Grimaud saludó del modo más amable que pudo, y retiróse como hacía siempre que entraba su superior.
—¿Qué tal, señor? —dijo La-Ramée riéndose—. Parece que estáis reñido con ese pobre muchacho.
—¡Ah! ¿Estáis ahí,, La-Ramée? Ya era tiempo de que vinieseis. Habíame tendido de cara a la pared por no ceder a la tentación de ahogar a ese perro de Grimaud.
—Pues yo dudo —respondió La-Ramée, echándoselas de gracioso— que os haya dicho malas palabras.
—Ya lo creo; ¡si es un mudo!

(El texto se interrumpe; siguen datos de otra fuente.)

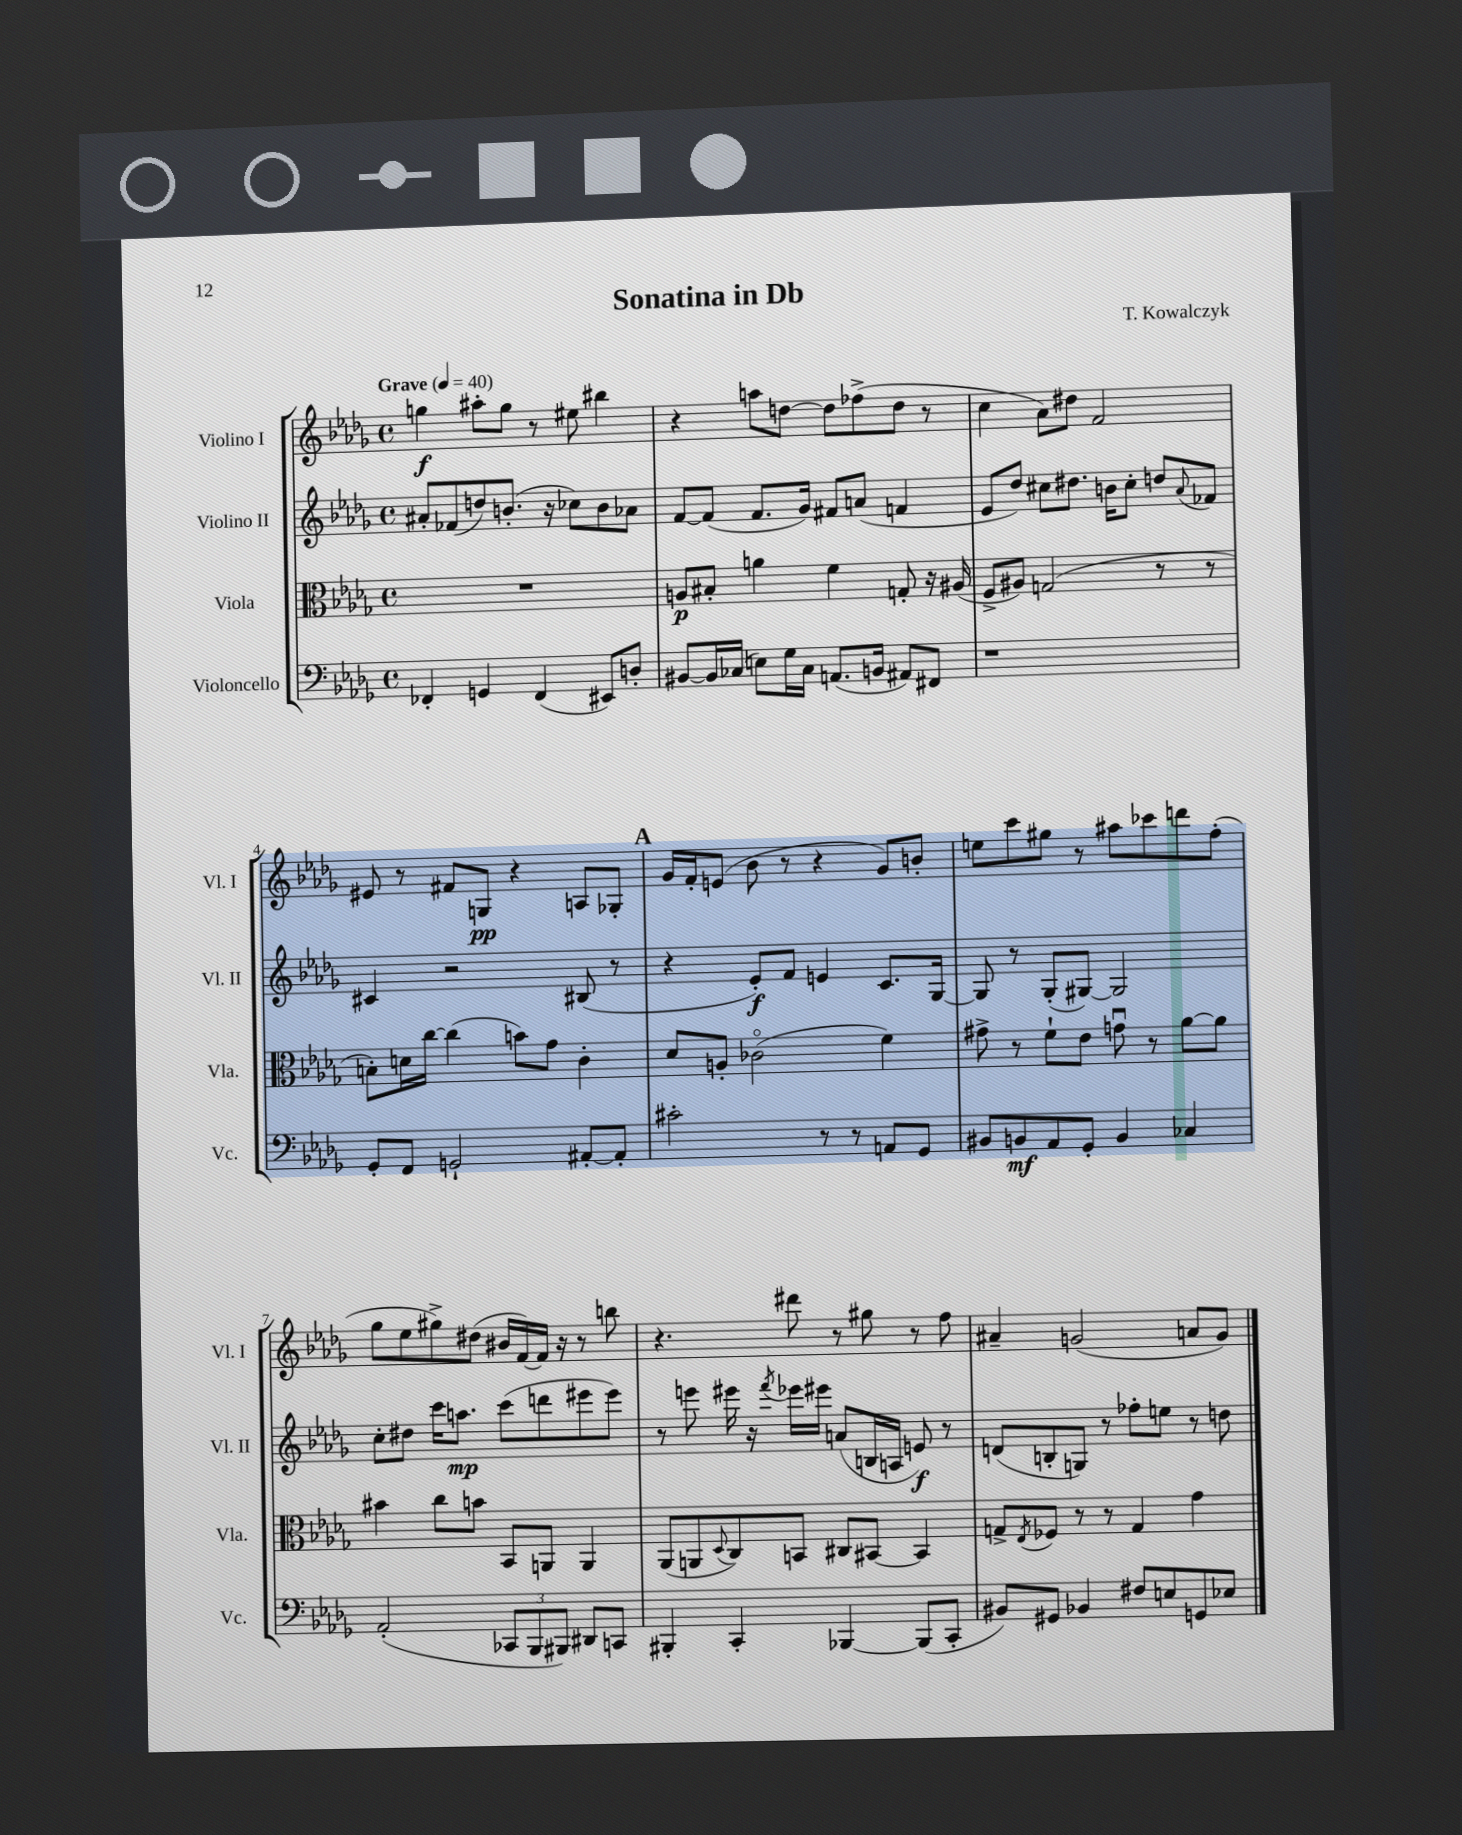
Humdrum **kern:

**kern	**kern	**kern	**kern
*staff4	*staff3	*staff2	*staff1
*clefF4	*clefC3	*clefG2	*clefG2
*k[b-e-a-d-g-]	*k[b-e-a-d-g-]	*k[b-e-a-d-g-]	*k[b-e-a-d-g-]
*M4/4	*M4/4	*M4/4	*M4/4
*met(c)	*met(c)	*met(c)	*met(c)
*MM40	*MM40	*MM40	*MM40
4FF-'	1r	8a#'	4gg
.	.	(8f-	.
4GG	.	8dd)	8aa#'
.	.	(8.b'	8gg
(4FF-	.	.	8r
.	.	16r	.
.	.	8cc-)	8ee#
8EE#)	.	8b	4bb#
8D'	.	8a-	.
=	=	=	=
[8BB#	8A	[8f	4r
16BB#]	8B#'	(8f]	.
(16C-	.	.	.
8E)	4a	8.f	8aa
16G-	.	.	[8dd
16C-	.	16g-)	.
(8.AA	4f	8f#	8dd]
.	.	(8a	(8ff-^
16BB	.	.	.
8AA#)	8G'	4f	8dd
8FF#	16r	.	8r
.	(16A#	.	.
=	=	=	=
1r	8F^	8e-	4cc
.	8A#)	8dd-)	.
.	(2G	8cc#	8a-)
.	.	8.dd#	8dd#
.	.	.	2f
.	.	16b	.
.	.	8cc#'	.
.	8r	8dd	.
.	.	8qqa-	.
.	8r	8f-	.
=	=	=	=
8GG-'	8B')	4c#	8e#
8FF	16d	.	8r
.	[16cc	.	.
2GG`	(4cc]	2r	8f#
.	.	.	8G
.	8b)	.	4r
.	8g-	.	.
[8AA#'	4c'	(8B#	8A
8AA#']	.	8r	8G-'
=	=	=	=
2c#'	8d-	4r	16g-
.	.	.	16f'
.	8A'	.	(8e
.	(2c-o	8e-')	8b-
.	.	8f	8r
8r	.	4e	4r
8r	.	.	.
8AA	4f)	8.c	8g-)
8GG-	.	.	8b'
.	.	[16G-	.
=	=	=	=
8BB#	8g#^	8G-]	8ee
8BB	8r	8r	8ccc
8AA-	8f`	(8G-'	8gg#
8GG-'	8e-	[8G#)	8r
4BB	8gu	2G#]	8aa#
.	8r	.	8ccc-
4C-	[8a-	.	8ddd
.	8a-]	.	(8ff'
=	=	=	=
(2AA-'	4b#	8cc'	8gg-
.	.	8dd#	8ee-
.	8cc	16ccc	8gg#^)
.	.	8.aa	.
.	8b	.	(8dd#
12CC-	8BB-	(8ccc	16b#
.	.	.	[16f)
12BBB-	.	.	.
.	8AA	8ddd	16f]
12BBB#)	.	.	.
.	.	.	16r
8DD#	4AA	8eee#	8r
8CC	.	8eee#)	8bb
=	=	=	=
4BBB#'	(8AA-	8r	4.r
.	8AA	8eee	.
.	8qqD-	.	.
4CC'	8C)	16eee#	.
.	.	16r	.
.	.	8qfff	.
.	8BB	16eee-	8ddd#
.	.	16eee#	.
[4BBB-	8C#	(8a	8r
.	[8BB#	16B	8gg#
.	.	16A	.
(8BBB-]	4BB#]	8e)	8r
8CC'	.	8r	8ff
=	=	=	=
8BB#)	8G^	(8d	4a#~
.	8qE-	.	.
8GG#	8F-	8B'	.
4BB-	8r	8G)	(2g
.	8r	8r	.
8F#	4G	8ff-'	.
8E	.	8ee	.
8GG	4g-	8r	8a
8E-	.	8dd	8g)
==	==	==	==
*-	*-	*-	*-
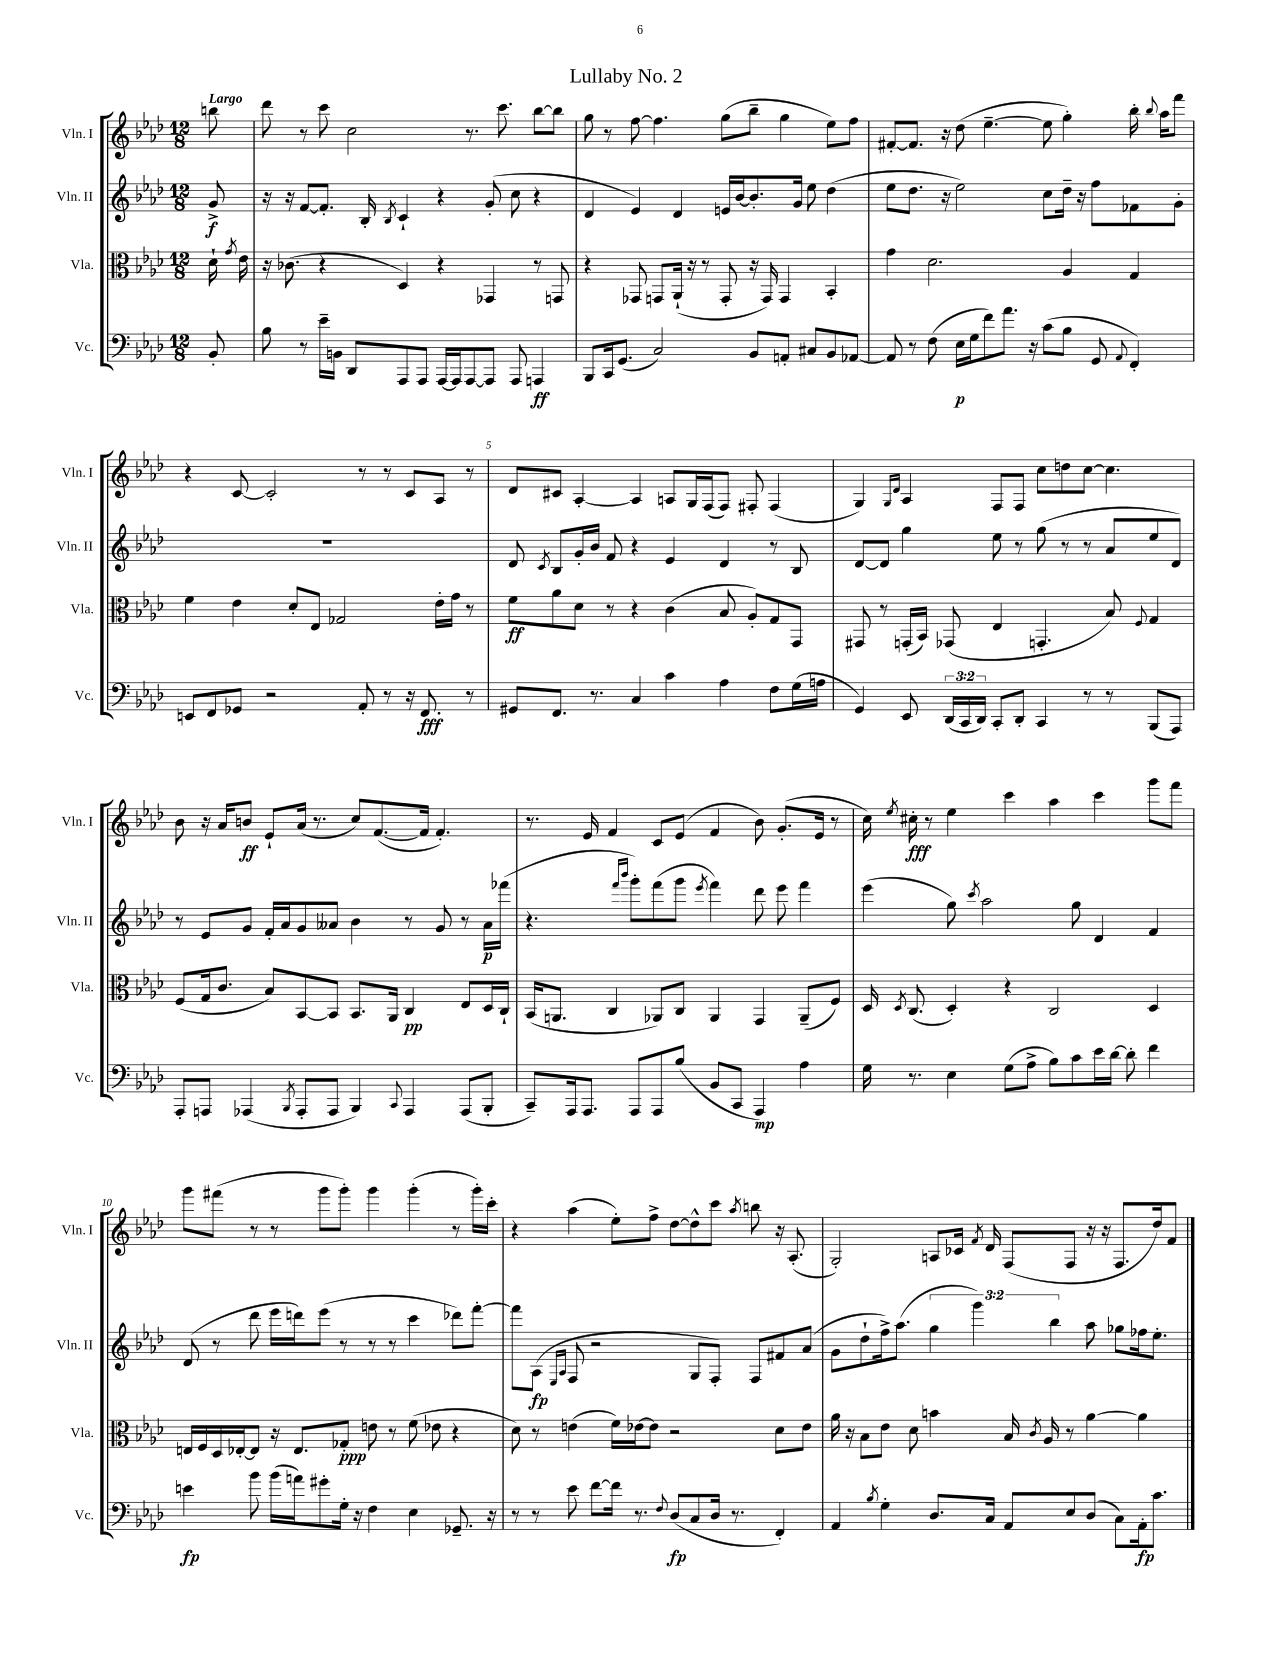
\header { title = "Lullaby No. 2" }
<<
\new StaffGroup <<
\new Staff = "s0" \with { instrumentName = "Vln. I" shortInstrumentName = "Vln. I" } {
    \clef treble \key aes \major \numericTimeSignature \time 12/8 \partial 8 \tempo "Largo"
    \autoBeamOff b''8 |
    des'''8 r8 c'''8 c''2 r8. c'''8. bes''8[~ bes''8] |
    g''8 r8 f''8~ f''4. g''8[( bes''8]-- g''4 ees''8[) f''8] |
    fis'8[~-. fis'8.] r16 des''8( ees''4.~-- ees''8 g''4-.) bes''16-. \appoggiatura { bes''8 } aes''16[ f'''8] |
    r4 c'8~ c'2-. r8 r8 c'8[ aes8] r8 |
    des'8[ cis'8] aes4~-. aes4 a8[ g16 f16( f8]) fis8-. fis4( |
    g4) \grace { g16[ des'16] } aes4 f8[ f8] c''8[ d''8 c''8]~ c''4. |
    bes'8 r16 aes'16[ b'8]\ff ees'8[-! aes'16]( r8. c''8[) f'8.~( f'16] f'4.-.) |
    r8. ees'16 f'4 c'8[ ees'8]( f'4 bes'8) g'8.[-.( ees'16] r8 |
    c''16) \acciaccatura { ees''8 } cis''16-.\fff r8 ees''4 c'''4 aes''4 c'''4 g'''8[ f'''8] |
    g'''8[ fis'''8]( r8 r8 g'''8[ g'''8]-.) g'''4 g'''4-.( r8 g'''16[-.) c'''16]-. |
    r4 aes''4( ees''8[-.) f''8]-> des''8[~ des''8-^ c'''8] \acciaccatura { aes''8 } b''8 r16 aes8.-.( |
    g2-.) a8[ ces'16] \acciaccatura { f'8 } des'16 f8[( f8] r16 r16 f8.[ des''16) f'8] \bar "|." |
}
\new Staff = "s1" \with { instrumentName = "Vln. II" shortInstrumentName = "Vln. II" } {
    \clef treble \key aes \major \numericTimeSignature \time 12/8 \override Staff.TupletNumber.text = #tuplet-number::calc-fraction-text \partial 8
    \autoBeamOff g'8->\f |
    r16 r16 f'8[~ f'8.]-. bes16-. \acciaccatura { bes8 } c'4-! r4 g'8-.( c''8 r4 |
    des'4 ees'4) des'4 e'16[ bes'16~ bes'8.-. g'16] ees''8 des''4( |
    ees''8[ des''8.] r16 ees''2) c''8[ des''16]-- r16 f''8[ fes'8 g'8]-. |
    R1. |
    des'8 \acciaccatura { c'8 } bes8[ g'16-. bes'16] f'8 r4 ees'4 des'4 r8 bes8 |
    des'8[~ des'8] g''4 ees''8 r8 g''8( r8 r8 aes'8[ ees''8 des'8]) |
    r8 ees'8[ g'8] f'16[-. aes'16 g'8 aeses'8] bes'4 r8 g'8 r8 aeses'16[\p fes'''16]( |
    r4. \grace { f'''16[ bes'''16] } g'''8[-.) f'''8( g'''8] \acciaccatura { ees'''8 } f'''4) des'''8 ees'''8 f'''4 |
    ees'''4( g''8) \acciaccatura { c'''8 } aes''2 g''8 des'4 f'4 |
    des'8( r8 des'''8 ees'''16[ d'''16) ees'''8]( r8 r8 r8 c'''4 des'''8[) f'''8]~-. |
    f'''8[ aes8]\fp( \grace { ees16[ aes16] } f8 r2 g8[ f8]-.) f8[ fis'8 aes'8]( |
    g'8[ des''8-! f''16->) aes''8.]( \tuplet 3/2 { g''4 g'''4) bes''4 } aes''8 ges''8[ fes''16 ees''8.]-. \bar "|." |
}
\new Staff = "s2" \with { instrumentName = "Vla." shortInstrumentName = "Vla." } {
    \clef alto \key aes \major \numericTimeSignature \time 12/8 \partial 8
    \autoBeamOff des'16-! \acciaccatura { g'8 } ees'16 |
    r16 ces'8.( r4 des4) r4 ges,4 r8 g,8 |
    r4 ges,8 g,8[ aes,16]-!( r16 r8 g,8-. r16 g,16) g,4 bes,4-. |
    g'4 des'2. aes4 g4 |
    f'4 ees'4 des'8[-. ees8] ges2 ees'16[-. g'16] r8 |
    f'8[\ff aes'8 des'8] r8 r4 c'4( bes8 aes8[-.) g8 g,8] |
    gis,8 r8 g,16[-.( bes,16]) ges,8( ees4 g,4.-. bes8) \appoggiatura { f8 } g4 |
    f8[( g16 c'8.] bes8[) bes,8~ bes,8] bes,8.[ aes,16] c4\pp ees8[ des16 c16]-! |
    bes,16[( a,8.] c4 aes,8[) c8] aes,4 g,4 aes,8[--( f8]) |
    des16 \acciaccatura { des8 } c8.( des4-.) r4 c2 des4 |
    e16[ f16 des16 ees16~-. ees8] r16 ees8.[ ges8]-.\ppp e'8 r8 f'8( ees'8 r4 |
    des'8) r8 e'4( f'16[) ees'16~ ees'8] r2 des'8[ ees'8] |
    aes'16 r16 bes8[ ees'8] des'8 b'4 bes16 \acciaccatura { c'8 } aes16 r8 aes'4~ aes'4 \bar "|." |
}
\new Staff = "s3" \with { instrumentName = "Vc." shortInstrumentName = "Vc." } {
    \clef bass \key aes \major \numericTimeSignature \time 12/8 \override Staff.TupletNumber.text = #tuplet-number::calc-fraction-text \partial 8
    \autoBeamOff bes,8-. |
    bes8 r8 ees'16[-- b,16] des,8[ aes,,8 aes,,8] aes,,16[~ aes,,16 aes,,8~ aes,,8] aes,,8 a,,4\ff |
    bes,,8[ c,16 g,8.]( c2) bes,8[ a,8]-. cis8[ bes,8 aes,8]~ |
    aes,8 r8 f8( ees16[\p g16 f'8) aes'8.] r16 c'8[( bes8] g,8 \appoggiatura { aes,8 } f,4-.) |
    e,8[ f,8 ges,8] r2 aes,8-. r8 r16 f,8.\fff r8 |
    gis,8[ f,8.] r8. c4 c'4 aes4 f8[ g16( a16] |
    g,4) ees,8 \tuplet 3/2 { des,16[( c,16 des,16]) } c,8[-. des,8]-. c,4 r8 r8 bes,,8[( aes,,8]) |
    aes,,8[-. a,,8] aes,,4( \acciaccatura { bes,,8 } aes,,8[-. aes,,8] bes,,4) \appoggiatura { c,8 } aes,,4 aes,,8[( bes,,8]-. |
    c,8[--) aes,,16 aes,,8.] aes,,8[ aes,,8 bes8]( bes,8[ c,8] aes,,4\mp) aes4 |
    g16 r8. ees4 g8[( aes8]-> bes8[) c'8 ees'16 des'16]~ des'8-. f'4 |
    e'4\fp bes'8 bes'16[( a'16) gis'8-. g16]-. r16 f4 ees4 ges,8.-- r16 |
    r8 r8 ees'8 f'8[~ f'16] r8. \appoggiatura { f8 } des8[\fp( c8 des16] r8. f,4-.) |
    aes,4 \acciaccatura { bes8 } g4-. des8.[ c16] aes,8[ ees8 des8]( c8[) aes,16-.\fp c'8.] \bar "|." |
}
>>
>>
\layout { \context { \Score \override BarNumber.break-visibility = ##(#f #t #t) barNumberVisibility = #(every-nth-bar-number-visible 5) } }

Os digo y repito que ya era tiempo de que vinieseis porque estaba deseando veros.
—Mil gracias, señor.
—Estoy hoy tan torpe que os vais a divertir viéndome.
—¿Jugaremos a la pelota? —dijo maquinalmente La-Ramée.
—¿Si no tenéis inconveniente?…
—No lo tengo.
—Sois apreciabilísimo, mi querido La-Ramée; quisiera estar eternamente en Vincennes para tener el gusto de pasar la vida a vuestro lado.
—Señor —dijo La-Ramée—, no creo que el cardenal se opusiese a ello.
—¿Le habéis visto últimamente?
—Esta mañana me hizo llamar.
—¿Para hablaros de mí?
—¿De quién queréis que hable, señor, si sois su pesadilla? El duque sonrió amargamente y dijo:
—¡Ah, La-Ramée, si aceptaseis mis proposiciones!
—Vamos, señor, ya volvemos a las andadas; luego diréis que sois juicioso.
—La-Ramée, he dicho y repito que os haría hombre.
—¿Con qué? Apenas salieseis de aquí os confiscarían vuestros bienes.
—Apenas saliese de aquí sería dueño absoluto de París.
—¡Vaya, vaya, silencio! ¿Os parece regular que oiga yo semejantes cosas? ¡Excelente conversación para un oficial del rey! Estoy viendo que voy a tener que buscar otro Grimaud.
—¡Ea, pues! No se hable más del asunto. ¿De modo dices que el cardenal te ha hablado de mí? Mira, La-Ramée, un día que te llame déjame ponerme tu uniforme. No quiero más que ir allá y ahogarle; te doy palabra de volver.